3.5 rounded up
As well as being a stellar writer of children’s literature, Gary Paulsen was a seasoned dog musher, participating three times in the Alaskan Iditarod, the 1000 mile dog sled race. In this poetic picture book, beautifully illustrated in watercolours by his wife, Paulsen describes the sights and particularly the sounds of nighttime dog sledding. “Nothing in running dogs is quite so beautiful as a night run—,” he writes, “the cold is crisper, the dogs run for the pure joy of running, and the moon seems to dance on the snow.”

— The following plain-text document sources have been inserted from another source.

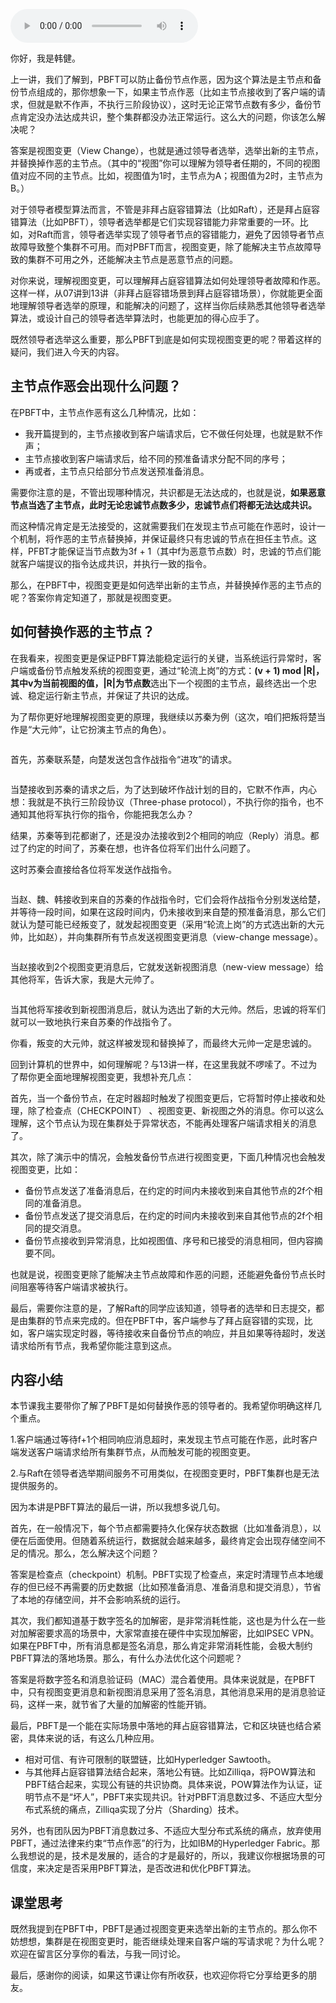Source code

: <audio title="加餐 _ PBFT算法：如何替换作恶的领导者？" src="https://static001.geekbang.org/resource/audio/cb/2d/cba877891dad215a4300896e0f383e2d.mp3" controls="controls"></audio> 
<p>你好，我是韩健。</p><p>上一讲，我们了解到，PBFT可以防止备份节点作恶，因为这个算法是主节点和备份节点组成的，那你想象一下，如果主节点作恶（比如主节点接收到了客户端的请求，但就是默不作声，不执行三阶段协议），这时无论正常节点数有多少，备份节点肯定没办法达成共识，整个集群都没办法正常运行。这么大的问题，你该怎么解决呢？</p><p>答案是视图变更（View Change），也就是通过领导者选举，选举出新的主节点，并替换掉作恶的主节点。（其中的“视图”你可以理解为领导者任期的，不同的视图值对应不同的主节点。比如，视图值为1时，主节点为A；视图值为2时，主节点为B。）</p><p>对于领导者模型算法而言，不管是非拜占庭容错算法（比如Raft），还是拜占庭容错算法（比如PBFT），领导者选举都是它们实现容错能力非常重要的一环。比如，对Raft而言，领导者选举实现了领导者节点的容错能力，避免了因领导者节点故障导致整个集群不可用。而对PBFT而言，视图变更，除了能解决主节点故障导致的集群不可用之外，还能解决主节点是恶意节点的问题。</p><p>对你来说，理解视图变更，可以理解拜占庭容错算法如何处理领导者故障和作恶。这样一样，从07讲到13讲（非拜占庭容错场景到拜占庭容错场景），你就能更全面地理解领导者选举的原理，和能解决的问题了，这样当你后续熟悉其他领导者选举算法，或设计自己的领导者选举算法时，也能更加的得心应手了。</p><!-- [[[read_end]]] --><p>既然领导者选举这么重要，那么PBFT到底是如何实现视图变更的呢？带着这样的疑问，我们进入今天的内容。</p><h2>主节点作恶会出现什么问题？</h2><p>在PBFT中，主节点作恶有这么几种情况，比如：</p><ul>
<li>我开篇提到的，主节点接收到客户端请求后，它不做任何处理，也就是默不作声；</li>
<li>主节点接收到客户端请求后，给不同的预准备请求分配不同的序号；</li>
<li>再或者，主节点只给部分节点发送预准备消息。</li>
</ul><p>需要你注意的是，不管出现哪种情况，共识都是无法达成的，也就是说，<strong>如果恶意节点当选了主节点，此时无论忠诚节点数多少，忠诚节点们将都无法达成共识。</strong></p><p>而这种情况肯定是无法接受的，这就需要我们在发现主节点可能在作恶时，设计一个机制，将作恶的主节点替换掉，并保证最终只有忠诚的节点在担任主节点。这样，PFBT才能保证当节点数为3f + 1（其中f为恶意节点数）时，忠诚的节点们能就客户端提议的指令达成共识，并执行一致的指令。</p><p>那么，在PBFT中，视图变更是如何选举出新的主节点，并替换掉作恶的主节点的呢？答案你肯定知道了，那就是视图变更。</p><h2>如何替换作恶的主节点？</h2><p>在我看来，视图变更是保证PBFT算法能稳定运行的关键，当系统运行异常时，客户端或备份节点触发系统的视图变更，通过“轮流上岗”的方式：<strong>(v + 1) mod |R|，其中v为当前视图的值，|R|为节点数</strong>选出下一个视图的主节点，最终选出一个忠诚、稳定运行新主节点，并保证了共识的达成。</p><p>为了帮你更好地理解视图变更的原理，我继续以苏秦为例（这次，咱们把叛将楚当作是“大元帅”，让它扮演主节点的角色）。</p><p><img src="https://static001.geekbang.org/resource/image/d7/d2/d73b976fc3c0d9bc7c1b82d94f11a9d2.jpg" alt="" title="图1"></p><p>首先，苏秦联系楚，向楚发送包含作战指令“进攻”的请求。</p><p><img src="https://static001.geekbang.org/resource/image/f2/be/f22058b2d209978d3488f57375e448be.jpg" alt="" title="图2"></p><p>当楚接收到苏秦的请求之后，为了达到破坏作战计划的目的，它默不作声，内心想：我就是不执行三阶段协议（Three-phase protocol），不执行你的指令，也不通知其他将军执行你的指令，你能把我怎么办？</p><p>结果，苏秦等到花都谢了，还是没办法接收到2个相同的响应（Reply）消息。都过了约定的时间了，苏秦在想，也许各位将军们出什么问题了。</p><p>这时苏秦会直接给各位将军发送作战指令。</p><p><img src="https://static001.geekbang.org/resource/image/2e/35/2e55e095c723a54d22bb9830f4029435.jpg" alt="" title="图3"></p><p>当赵、魏、韩接收到来自的苏秦的作战指令时，它们会将作战指令分别发送给楚，并等待一段时间，如果在这段时间内，仍未接收到来自楚的预准备消息，那么它们就认为楚可能已经叛变了，就发起视图变更（采用“轮流上岗”的方式选出新的大元帅，比如赵），并向集群所有节点发送视图变更消息（view-change message）。</p><p><img src="https://static001.geekbang.org/resource/image/39/93/398fd2a7b42f79f7bb0f20a2a2d7ba93.jpg" alt="" title="图4"></p><p>当赵接收到2个视图变更消息后，它就发送新视图消息（new-view message）给其他将军，告诉大家，我是大元帅了。</p><p><img src="https://static001.geekbang.org/resource/image/8e/3c/8ecde229a9c3715346cadc9ff862ce3c.jpg" alt="" title="图5"></p><p>当其他将军接收到新视图消息后，就认为选出了新的大元帅。然后，忠诚的将军们就可以一致地执行来自苏秦的作战指令了。</p><p>你看，叛变的大元帅，就这样被发现和替换掉了，而最终大元帅一定是忠诚的。</p><p>回到计算机的世界中，如何理解呢？与13讲一样，在这里我就不啰嗦了。不过为了帮你更全面地理解视图变更，我想补充几点：</p><p>首先，当一个备份节点，在定时器超时触发了视图变更后，它将暂时停止接收和处理，除了检查点（CHECKPOINT） 、视图变更、新视图之外的消息。你可以这么理解，这个节点认为现在集群处于异常状态，不能再处理客户端请求相关的消息了。</p><p>其次，除了演示中的情况，会触发备份节点进行视图变更，下面几种情况也会触发视图变更，比如：</p><ul>
<li>备份节点发送了准备消息后，在约定的时间内未接收到来自其他节点的2f个相同的准备消息。</li>
<li>备份节点发送了提交消息后，在约定的时间内未接收到来自其他节点的2f个相同的提交消息。</li>
<li>备份节点接收到异常消息，比如视图值、序号和已接受的消息相同，但内容摘要不同。</li>
</ul><p>也就是说，视图变更除了能解决主节点故障和作恶的问题，还能避免备份节点长时间阻塞等待客户端请求被执行。</p><p>最后，需要你注意的是，了解Raft的同学应该知道，领导者的选举和日志提交，都是由集群的节点来完成的。但在PBFT中，客户端参与了拜占庭容错的实现，比如，客户端实现定时器，等待接收来自备份节点的响应，并且如果等待超时，发送请求给所有节点，我希望你能注意到这点。</p><h2>内容小结</h2><p>本节课我主要带你了解了PBFT是如何替换作恶的领导者的。我希望你明确这样几个重点。</p><p>1.客户端通过等待f+1个相同响应消息超时，来发现主节点可能在作恶，此时客户端发送客户端请求给所有集群节点，从而触发可能的视图变更。</p><p>2.与Raft在领导者选举期间服务不可用类似，在视图变更时，PBFT集群也是无法提供服务的。</p><p>因为本讲是PBFT算法的最后一讲，所以我想多说几句。</p><p>首先，在一般情况下，每个节点都需要持久化保存状态数据（比如准备消息），以便在后面使用。但随着系统运行，数据就会越来越多，最终肯定会出现存储空间不足的情况。那么，怎么解决这个问题？</p><p>答案是检查点（checkpoint）机制。PBFT实现了检查点，来定时清理节点本地缓存的但已经不再需要的历史数据（比如预准备消息、准备消息和提交消息），节省了本地的存储空间，并不会影响系统的运行。</p><p>其次，我们都知道基于数字签名的加解密，是非常消耗性能，这也是为什么在一些对加解密要求高的场景中，大家常直接在硬件中实现加解密，比如IPSEC VPN。如果在PBFT中，所有消息都是签名消息，那么肯定非常消耗性能，会极大制约PBFT算法的落地场景。那么，有什么办法优化这个问题呢？</p><p>答案是将数字签名和消息验证码（MAC）混合着使用。具体来说就是，在PBFT中，只有视图变更消息和新视图消息采用了签名消息，其他消息采用的是消息验证码，这样一来，就节省了大量的加解密的性能开销。</p><p>最后，PBFT是一个能在实际场景中落地的拜占庭容错算法，它和区块链也结合紧密，具体来说的话，有这么几种应用。</p><ul>
<li>相对可信、有许可限制的联盟链，比如Hyperledger Sawtooth。</li>
<li>与其他拜占庭容错算法结合起来，落地公有链。比如Zilliqa，将POW算法和PBFT结合起来，实现公有链的共识协商。具体来说，POW算法作为认证，证明节点不是“坏人”，PBFT来实现共识。针对PBFT消息数过多、不适应大型分布式系统的痛点，Zilliqa实现了分片（Sharding）技术。</li>
</ul><p>另外，也有团队因为PBFT消息数过多、不适应大型分布式系统的痛点，放弃使用PBFT，通过法律来约束“节点作恶”的行为，比如IBM的Hyperledger Fabric。那么我想说的是，技术是发展的，适合的才是最好的，所以，我建议你根据场景的可信度，来决定是否采用PBFT算法，是否改进和优化PBFT算法。</p><h2>课堂思考</h2><p>既然我提到在PBFT中，PBFT是通过视图变更来选举出新的主节点的。那么你不妨想想，集群是在视图变更时，能否继续处理来自客户端的写请求呢？为什么呢？欢迎在留言区分享你的看法，与我一同讨论。</p><p>最后，感谢你的阅读，如果这节课让你有所收获，也欢迎你将它分享给更多的朋友。</p>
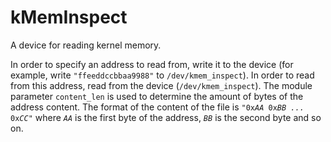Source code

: # kMemInspect

A device for reading kernel memory.

In order to specify an address to read from, write it to the device (for example, write `"ffeeddccbbaa9988"` to `/dev/kmem_inspect`).
In order to read from this address, read from the device (`/dev/kmem_inspect`). The module parameter `content_len` is used to determine the amount of bytes of the address content. The format of the content of the file is <code>"0x<i>AA</i> 0x<i>BB</i> <i>...</i> 0x<i>CC</i>"</code> where <code><i>AA</i></code> is the first byte of the address, <code><i>BB</i></code> is the second byte and so on.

The picture book begins with his hitching up his seven trembling huskies, who sing “small songs of excitement when the harnesses are put on.” Once the run begins, there’s no sound but “the high-soft-shusshh-whine of the runners and the soft jingle of . . . [the dogs’] collars.” The team briefly encounters a pack of wolves, which run with them, and “pace our hearts and our lives.” In time, driver and team find they’ve circled the cabin and have returned to where they began: “the dogs are coated with ice and the snaps on their collars and harness won’t open and their laughing-panting breath freezes on their cheeks and makes them all smiles, dogsmiles, doglaughs.”
As you can see from the above, Paulsen has fun with language here. There are times when I think he goes too far and risks losing the comprehension of his young audience. A couple of sentences are just a bit too abstract and mystical.
Overall, though, this is a lovely book. I’ve never been dog sledding but I certainly know those frigid winter nights when the full moon and the light’s reflection off the blue-white snow make the night so bright “you could read in the dark.”